Book tour update: When the funnel gets flipped

A few weeks ago, I blogged about a new kind of book tour I am planning for May. Little did I know that it would turn into a fascinating experiment in the power of the network. Find out all the details on the entire tour right here.

As of now, the tour is scheduled for about half a dozen cities, including:

Philadelphia, May 16

Chicago, May 22

 New York, May 29

Santa Clara, May 23

Ann Arbor, May 22
 

Phoenix/Tempe, May 24

with Salt Lake City coming as soon as we nail down the timing. [Breaking news: Salt Lake City, May 24 in the afternoon is now ready for booking.] The amazing thing is that most of these were created, built and run by people I have never met before. Satisfied readers decided it would be fun to see if they could organize hundreds of people, find a venue, work with a bookstore and pull the entire thing off. And they have. It’s gratifying and humbling, and a testament to what one person with dedication can do now that we all have access to the network. You can find organizer pages for Salt Lake, Phoenix, Ann Arbor and Silicon Valley for more details on how they did it.

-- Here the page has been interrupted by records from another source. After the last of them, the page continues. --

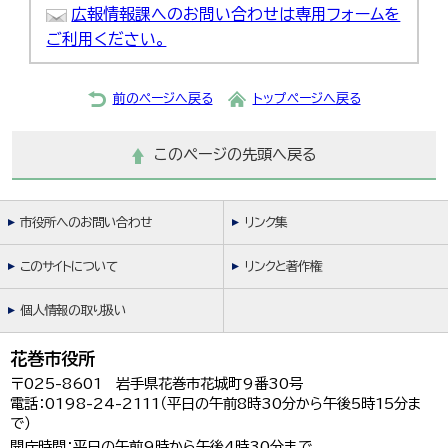
広報情報課へのお問い合わせは専用フォームを
ご利用ください。
前のページへ戻る
トップページへ戻る
このページの先頭へ戻る
市役所へのお問い合わせ
リンク集
このサイトについて
リンクと著作権
個人情報の取り扱い
花巻市役所
〒025-8601 岩手県花巻市花城町9番30号
電話：0198-24-2111（平日の午前8時30分から午後5時15分ま
で）
開庁時間：平日の午前9時から午後4時30分まで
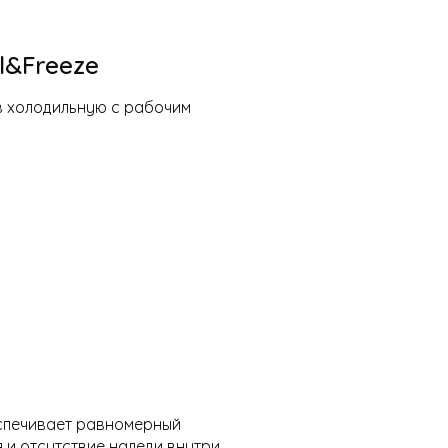
l&Freeze
 холодильную с рабочим
спечивает равномерный
и отсутствие наледи внутри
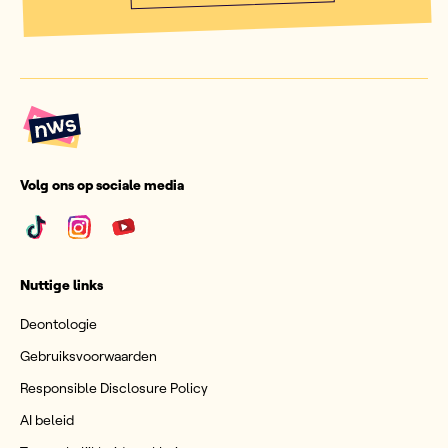
Volg ons op sociale media
Nuttige links
Deontologie
Gebruiksvoorwaarden
Responsible Disclosure Policy
AI beleid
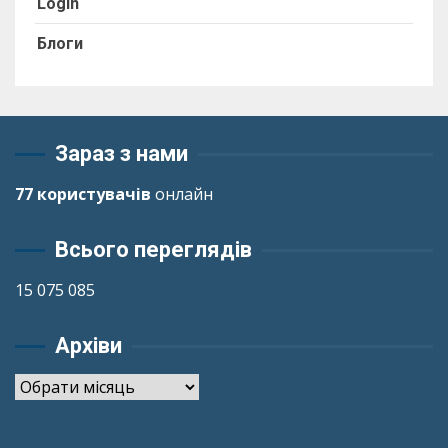
Login
Блоги
Зараз з нами
77 користувачів
онлайн
Всього переглядів
15 075 085
Архіви
Архіви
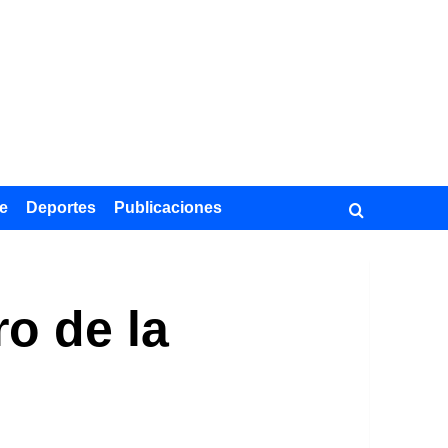
e
Deportes
Publicaciones
o de la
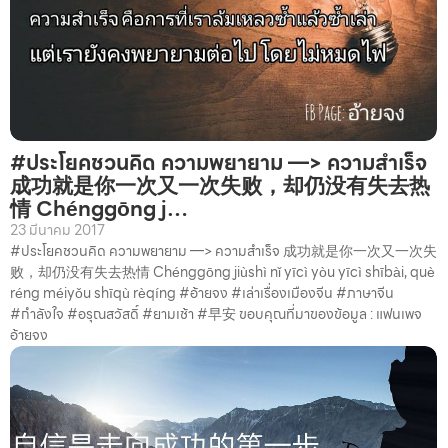
#ประโยคชวนคิด ความพยายาม —> ความสำเร็จ
成功就是你一次又一次失败，却仍没有失去热
情 Chénggōng j…
23 มีนาคม 2017
#ประโยคชวนคิด ความพยายาม —> ความสำเร็จ 成功就是你一次又一次失
败，却仍没有失去热情 Chénggōng jiùshì nǐ yīcì yòu yīcì shībài, què
réng méiyǒu shīqù rèqíng #อ้ายจง #เล่าเรื่องเมืองจีน #ภาษาจีน
#กำลังใจ #อรุณสวัสดิ์ #ยามเช้า #早安 ขอบคุณที่มาของข้อมูล : แฟนเพจ
อ้ายจง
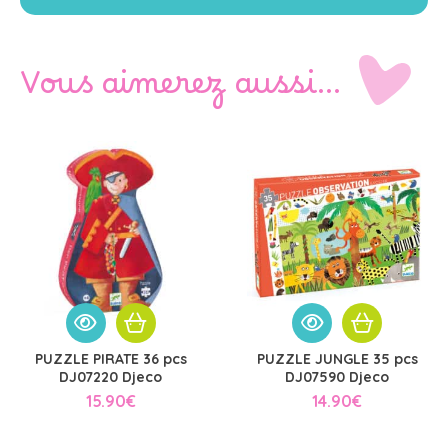
Vous aimerez aussi…
PUZZLE PIRATE 36 pcs
PUZZLE JUNGLE 35 pcs
DJ07220 Djeco
DJ07590 Djeco
15.90
€
14.90
€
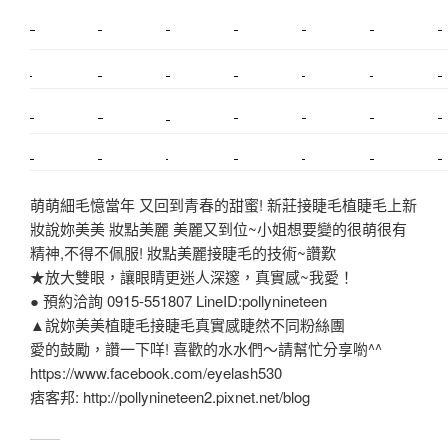
新莊植睫毛
美睫教學
塑膠鋼模
室內裝潢
美睫課程
搬家價錢
室內設計
搬家
桃園搬家
台北飄眉
新北搬家
搬家費
搬廠房
搬家全省
搬家估價
新莊接睫毛
推薦搬家
美甲教學
鋼琴搬運
基隆搬家
桃園除毛
中和搬家
推薦搬家
裝潢
平價搬家
SEO
搬家費用
射出模具
萌萌細毛憶當年 又回到青春的甜蜜! 新莊接睫毛植睫毛上新
妝說妳美美 妝點美麗 美麗又到位~小姐想要變的很萌很有
精神,不得不佩服! 妝點美麗接睫毛的技術~讚歎
★放大雙眼，讓眼睛更迷人深邃，真實感~我愛！
● 預約洽詢 0915-551807 LineID:pollynineteen
▲說妳美美植睫毛接睫毛真實感睫然不同粉絲團
愛的鼓勵，讚一下咩! 喜歡的水水們～請幫忙分享喲^^
https://www.facebook.com/eyelash530
痞客邦: http://pollynineteen2.pixnet.net/blog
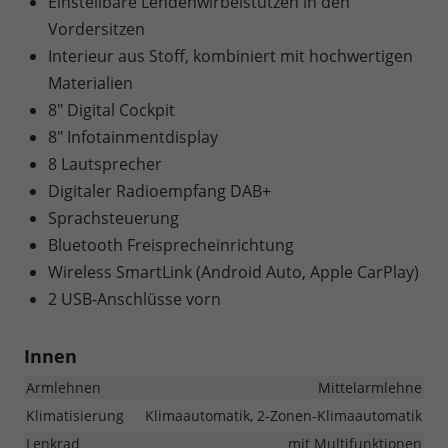
Einstellbare Lendenwirbelstützen in den
Vordersitzen
Interieur aus Stoff, kombiniert mit hochwertigen
Materialien
8" Digital Cockpit
8" Infotainmentdisplay
8 Lautsprecher
Digitaler Radioempfang DAB+
Sprachsteuerung
Bluetooth Freisprecheinrichtung
Wireless SmartLink (Android Auto, Apple CarPlay)
2 USB-Anschlüsse vorn
Innen
Armlehnen
Mittelarmlehne
Klimatisierung
Klimaautomatik, 2-Zonen-Klimaautomatik
Lenkrad
mit Multifunktionen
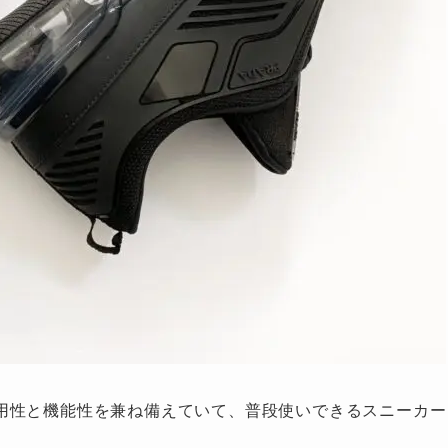
用性と機能性を兼ね備えていて、普段使いできるスニーカー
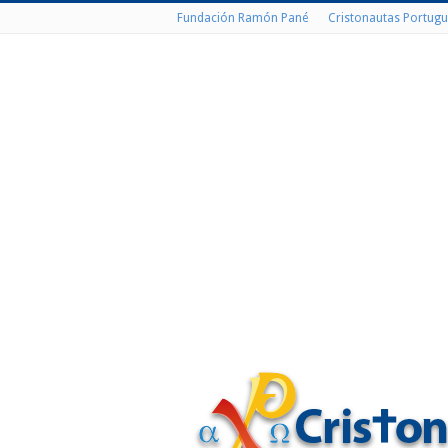
Fundación Ramón Pané
Cristonautas Portugu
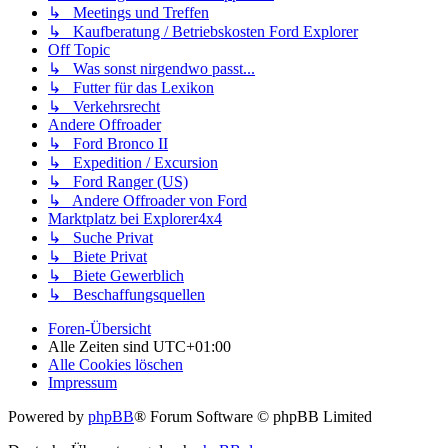
↳ Meetings und Treffen
↳ Kaufberatung / Betriebskosten Ford Explorer
Off Topic
↳ Was sonst nirgendwo passt...
↳ Futter für das Lexikon
↳ Verkehrsrecht
Andere Offroader
↳ Ford Bronco II
↳ Expedition / Excursion
↳ Ford Ranger (US)
↳ Andere Offroader von Ford
Marktplatz bei Explorer4x4
↳ Suche Privat
↳ Biete Privat
↳ Biete Gewerblich
↳ Beschaffungsquellen
Foren-Übersicht
Alle Zeiten sind
UTC+01:00
Alle Cookies löschen
Impressum
Powered by
phpBB
® Forum Software © phpBB Limited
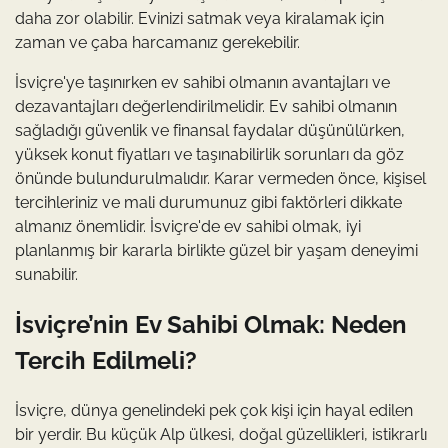
daha zor olabilir. Evinizi satmak veya kiralamak için
zaman ve çaba harcamanız gerekebilir.
İsviçre'ye taşınırken ev sahibi olmanın avantajları ve
dezavantajları değerlendirilmelidir. Ev sahibi olmanın
sağladığı güvenlik ve finansal faydalar düşünülürken,
yüksek konut fiyatları ve taşınabilirlik sorunları da göz
önünde bulundurulmalıdır. Karar vermeden önce, kişisel
tercihleriniz ve mali durumunuz gibi faktörleri dikkate
almanız önemlidir. İsviçre'de ev sahibi olmak, iyi
planlanmış bir kararla birlikte güzel bir yaşam deneyimi
sunabilir.
İsviçre’nin Ev Sahibi Olmak: Neden
Tercih Edilmeli?
İsviçre, dünya genelindeki pek çok kişi için hayal edilen
bir yerdir. Bu küçük Alp ülkesi, doğal güzellikleri, istikrarlı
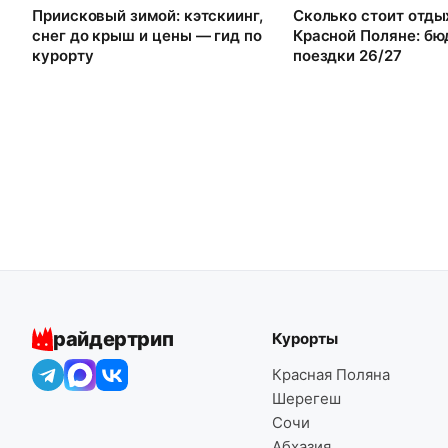
Приисковый зимой: кэтскиинг,
Сколько стоит отды
снег до крыш и цены — гид по
Красной Поляне: б
курорту
поездки 26/27
райдертрип
Курорты
Красная Поляна
Шерегеш
Сочи
Абхазия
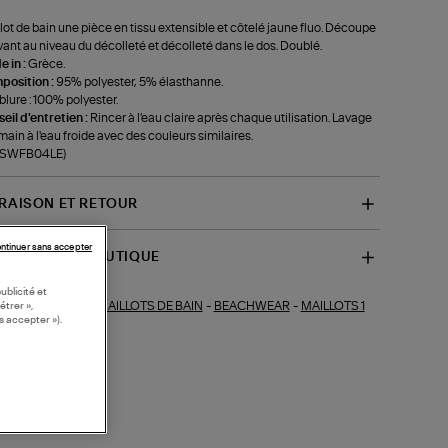
lot de bain une pièce en tissu extensible et côtelé jaune fluo. Découpe
avant au niveau du décolleté et décolleté dans le dos. Doublé.
 in :
Grèce.
position :
95% polyester, 5% élasthanne.
lure : 100% polyester.
eil d'entretien :
Rincer à l'eau claire après chaque utilisation. Lavage
 main à l'eau froide avec des couleurs similaires.
f-SWFB04LE)
VRAISON ET RETOUR
ntinuer sans accepter
SPONIBILITÉ BOUTIQUE
ublicité et
MAILLOTS DE BAIN
-
BEACHWEAR
-
MAILLOTS 1
ections similaires :
étrer »,
s accepter »).
CE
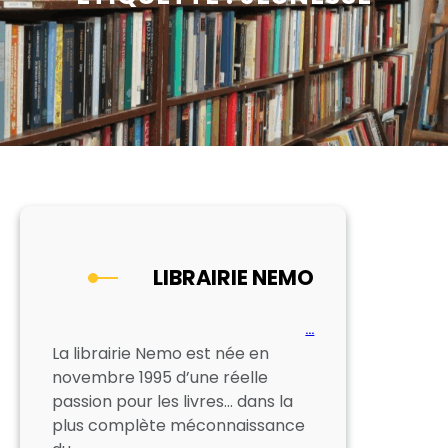
LIBRAIRIE NEMO
…
La librairie Nemo est née en
novembre 1995 d’une réelle
passion pour les livres… dans la
plus complète méconnaissance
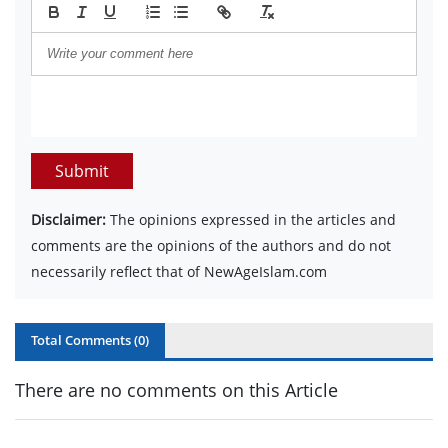
Submit
Disclaimer:
The opinions expressed in the articles and
comments are the opinions of the authors and do not
necessarily reflect that of NewAgeIslam.com
Total Comments (
0
)
There are no comments on this Article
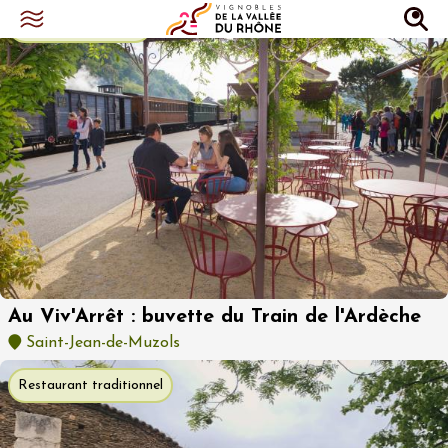
Restauration rapide
Au Viv'Arrêt : buvette du Train de l'Ardèche
Saint-Jean-de-Muzols
Restaurant traditionnel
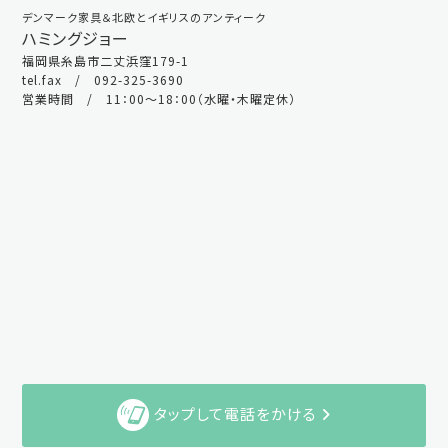
デンマーク家具＆北欧とイギリスのアンティーク
ハミングジョー
福岡県糸島市二丈浜窪179-1
tel.fax / 092-325-3690
営業時間 / 11：00～18：00（水曜・木曜定休）
タップして電話をかける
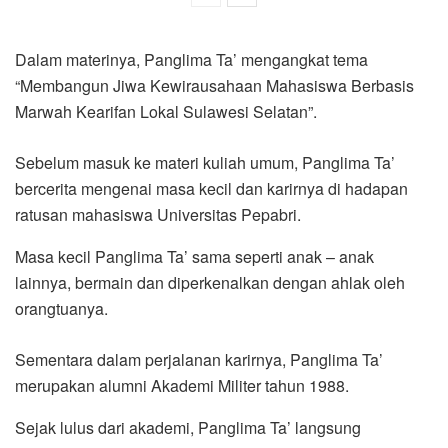
Dalam materinya, Panglima Ta’ mengangkat tema
“Membangun Jiwa Kewirausahaan Mahasiswa Berbasis
Marwah Kearifan Lokal Sulawesi Selatan”.
Sebelum masuk ke materi kuliah umum, Panglima Ta’
bercerita mengenai masa kecil dan karirnya di hadapan
ratusan mahasiswa Universitas Pepabri.
Masa kecil Panglima Ta’ sama seperti anak – anak
lainnya, bermain dan diperkenalkan dengan ahlak oleh
orangtuanya.
Sementara dalam perjalanan karirnya, Panglima Ta’
merupakan alumni Akademi Militer tahun 1988.
Sejak lulus dari akademi, Panglima Ta’ langsung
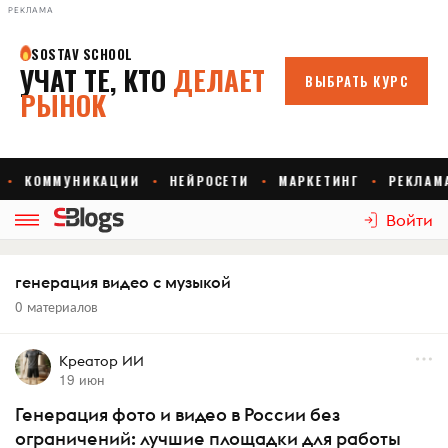
РЕКЛАМА
Войти
генерация видео с музыкой
0 материалов
Креатор ИИ
19 июн
Генерация фото и видео в России без
ограничений: лучшие площадки для работы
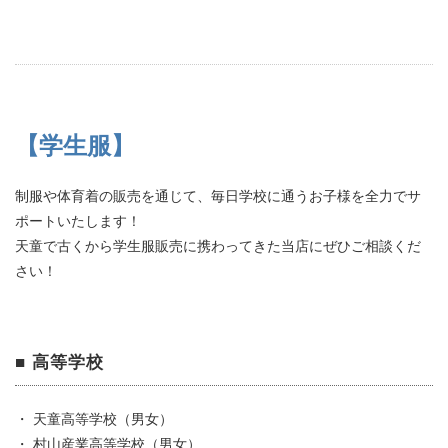
【学生服】
制服や体育着の販売を通じて、毎日学校に通うお子様を全力でサ
ポートいたします！
天童で古くから学生服販売に携わってきた当店にぜひご相談くだ
さい！
■ 高等学校
・ 天童高等学校（男女）
・ 村山産業高等学校（男女）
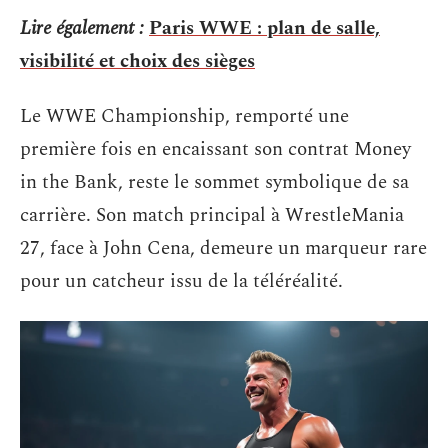
Lire également :
Paris WWE : plan de salle,
visibilité et choix des sièges
Le WWE Championship, remporté une
première fois en encaissant son contrat Money
in the Bank, reste le sommet symbolique de sa
carrière. Son match principal à WrestleMania
27, face à John Cena, demeure un marqueur rare
pour un catcheur issu de la téléréalité.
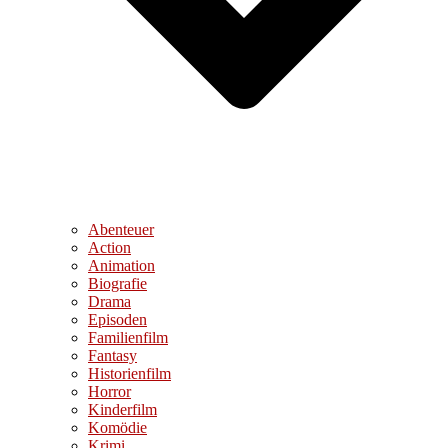
Abenteuer
Action
Animation
Biografie
Drama
Episoden
Familienfilm
Fantasy
Historienfilm
Horror
Kinderfilm
Komödie
Krimi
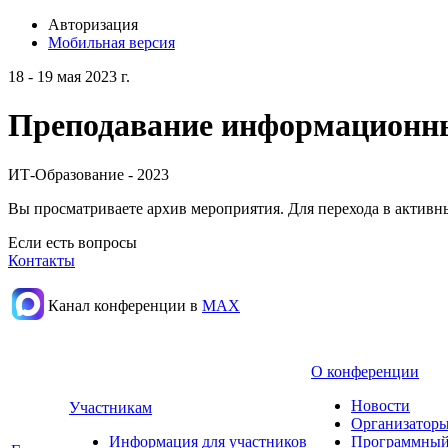
Авторизация
Мобильная версия
18 - 19 мая 2023 г.
Преподавание информационных
ИТ-Образование - 2023
Вы просматриваете архив мероприятия. Для перехода в актив
Если есть вопросы
Контакты
Канал конференции в
МАХ
О конференции
Новости
Участникам
Организаторы
Информация для участников
Программный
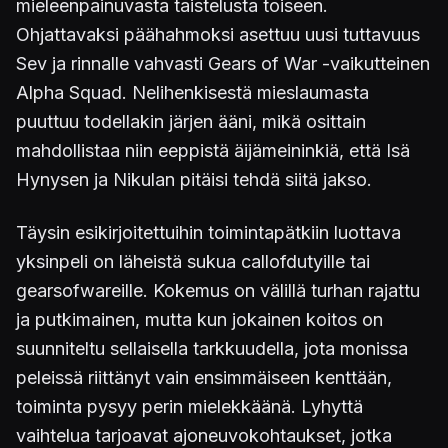
mieleenpainuvasta taistelusta toiseen.
Ohjattavaksi päähahmoksi asettuu uusi tuttavuus
Sev ja rinnalle vahvasti Gears of War -vaikutteinen
Alpha Squad. Nelihenkisestä mieslaumasta
puuttuu todellakin järjen ääni, mikä osittain
mahdollistaa niin eeppistä äijämeininkiä, että Isä
Hynysen ja Nikulan pitäisi tehdä siitä jakso.
Täysin esikirjoitettuihin toimintapätkiin luottava
yksinpeli on läheistä sukua callofdutyille tai
gearsofwareille. Kokemus on välillä turhan rajattu
ja putkimainen, mutta kun jokainen koitos on
suunniteltu sellaisella tarkkuudella, jota monissa
peleissä riittänyt vain ensimmäiseen kenttään,
toiminta pysyy perin mielekkäänä. Lyhyttä
vaihtelua tarjoavat ajoneuvokohtaukset, jotka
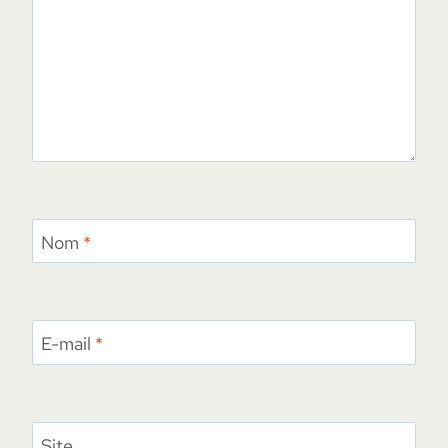
Nom
*
E-mail
*
Site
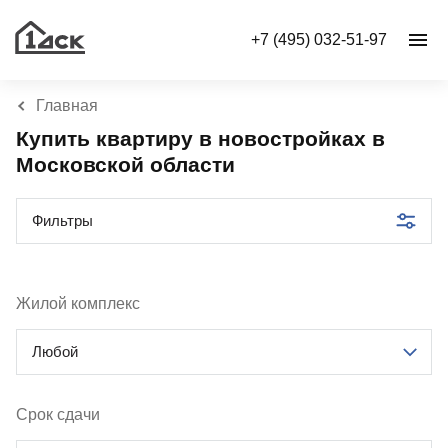
+7 (495) 032-51-97
Главная
Купить квартиру в новостройках в
Московской области
Фильтры
Жилой комплекс
Любой
Срок сдачи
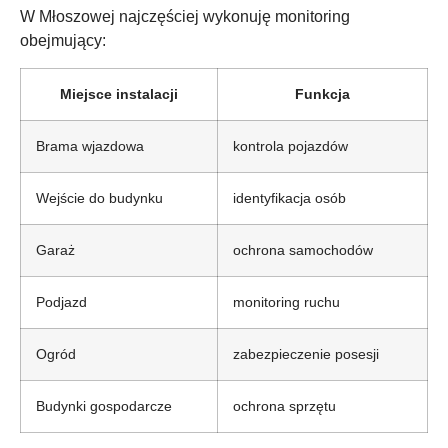
W Młoszowej najczęściej wykonuję monitoring
obejmujący:
Miejsce instalacji
Funkcja
Brama wjazdowa
kontrola pojazdów
Wejście do budynku
identyfikacja osób
Garaż
ochrona samochodów
Podjazd
monitoring ruchu
Ogród
zabezpieczenie posesji
Budynki gospodarcze
ochrona sprzętu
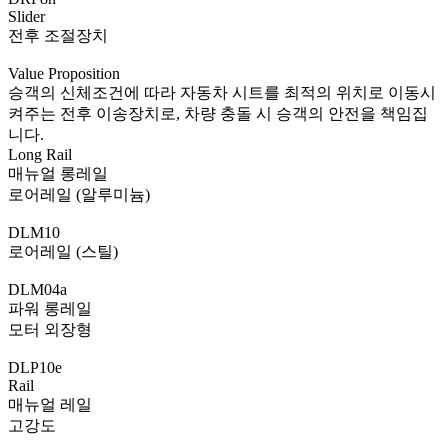
Slider
전후 조절장치
Value Proposition
승객의 신체조건에 따라 자동차 시트를 최적의 위치로 이동시
켜주는 전후 이송장치로, 차량 충돌 시 승객의 안전을 책임집
니다.
Long Rail
매뉴얼 롱레일
로어레일 (알루미늄)
DLM10
로어레일 (스틸)
DLM04a
파워 롱레일
모터 외장형
DLP10e
Rail
매뉴얼 레일
고강도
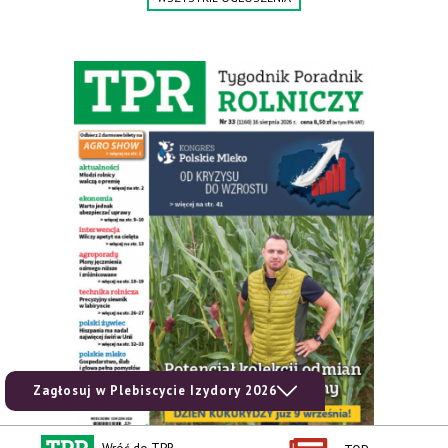
Zagłosuj w Plebiscycie Izydory 2026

This is a much bigger story than one author visiting a few cities. This sort of approach works for just about any marketer. If you don’t have customers who are willing to organize this sort of event, what are you missing? It’s easy to imagine doctors doing it when bringing a brain researcher to town. Or chocolate or wine fanatics welcoming a particularly talented vintner to their neighborhood. And it doesn’t have to be an in person visit. It could work just as well in sending people to a vibrant, important YouTube document on a politician, or a blog post about a new actuarial practice.

It’s taking the world (including me) a long time to get around the top-down, Oprah-driven mindset that comes so naturally.

Almost all authors hate book tours. They hate the idea of going to a city on spec, hoping the bookstore can scare enough people into coming by (usually by posting signs in the lobby) and most of all they hate the idea of a slightly indifferent audience walking by, sniffing at a book and walking away. Ouch. And it’s not just authors that hate it. Willy Loman hated it, too. So does John McCain.

The takeaway for all of us is this:
1. Build a permission asset: a group of people that actually wants to hear what you’re up to.
2. Create something (a product, a service, a story) that those people want to spread (not get paid to spread, but choose to spread) and get out of the way.

Thanks to the organizers around the country, we all just learned something.